_RECORDS TO PROCESS_:
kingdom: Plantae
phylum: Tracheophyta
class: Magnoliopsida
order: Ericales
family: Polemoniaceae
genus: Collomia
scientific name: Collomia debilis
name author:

_THE PROBLEM_: Copy out every line of the items above with no changes.

_RESULT OF THIS EXERCISE_:
kingdom: Plantae
phylum: Tracheophyta
class: Magnoliopsida
order: Ericales
family: Polemoniaceae
genus: Collomia
scientific name: Collomia debilis
name author:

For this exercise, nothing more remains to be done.